7.2 | Tous les mariages sont semblables à une peine

38 1 0
                                    

***

Milann

Il est près de 21h00 quand nous sortons enfin de la maison du vice-président. Arvin a repris les choses après mon interrogatoire et nous avons travaillé sur le discours de la conférence publique que nous avons programmé dans deux jours à Washington, en présence de sa famille. L'avocat est resté aussi calme et sérieux que je le souhaitais, c'est même un peu trop suspect.

À l'intérieur de la voiture, il lâche un long souffle de fatigue.

— Vous n'avez pas pu vous retenir.

— J'ai n'ai pas fait six heures de vol pour poser mes fesses sur une chaise et vous écouter parler avec mon client.

— J'allais vous solliciter au bon moment. Les hommes comme Spezeli n'aiment pas se faire diriger par une femme, ils peuvent vite vous prendre comme une menace s'ils ne vous font pas confiance. D'où l'intérêt de rester tranquillement sans parler jusqu'à ce que je vous passe la balle.

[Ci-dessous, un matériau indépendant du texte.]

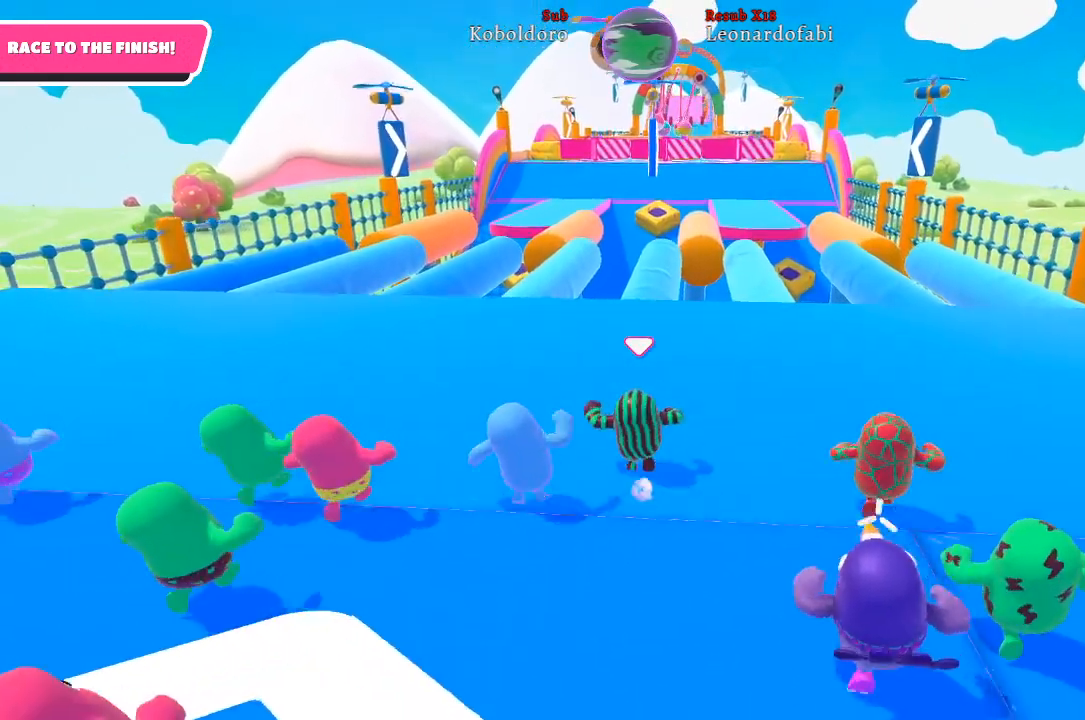
{"buttons": [], "left_stick": "up", "right_stick": "center", "events": []}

Un beau discours à l'honneur du patriarcat et en plus il se croit dans un match de basket.

— Je ne vais pas changer ma façon de travailler pour vous. La balle c'est moi et ce soir j'ai marqué des points.

— Vous ne pouvez pas vous la jouer perso ! s'énerve-t-il. Pas avec moi en tout cas.

Cinq bonnes minutes à lui expliquer qu'il était nécessaire de tester le client et s'assurer de la véracité de son récit. Je n'ai fait que lui donner ce qu'il attendait de voir impatiemment.

— J'ai compris ce que vous faisiez, vous m'aviez partagé votre plan d'attaque.

Tiens donc il a été en fin de compte attentif à mes notes. Ses pouces n'étaient pas juste là pour décorer nos échanges. Il marque une pause avant de me demander finalement mon avis sur cet entretien.

— J'aurais aimé qu'il dise qu'il ne l'a pas violée.

— Il l'a fait. À plusieurs reprises.

— Il a dit « je ne l'ai pas forcée ».

Cette nuance me rend perplexe. On pourrait croire qu'il n'ose prononcer le crime pour lequel il est accusé.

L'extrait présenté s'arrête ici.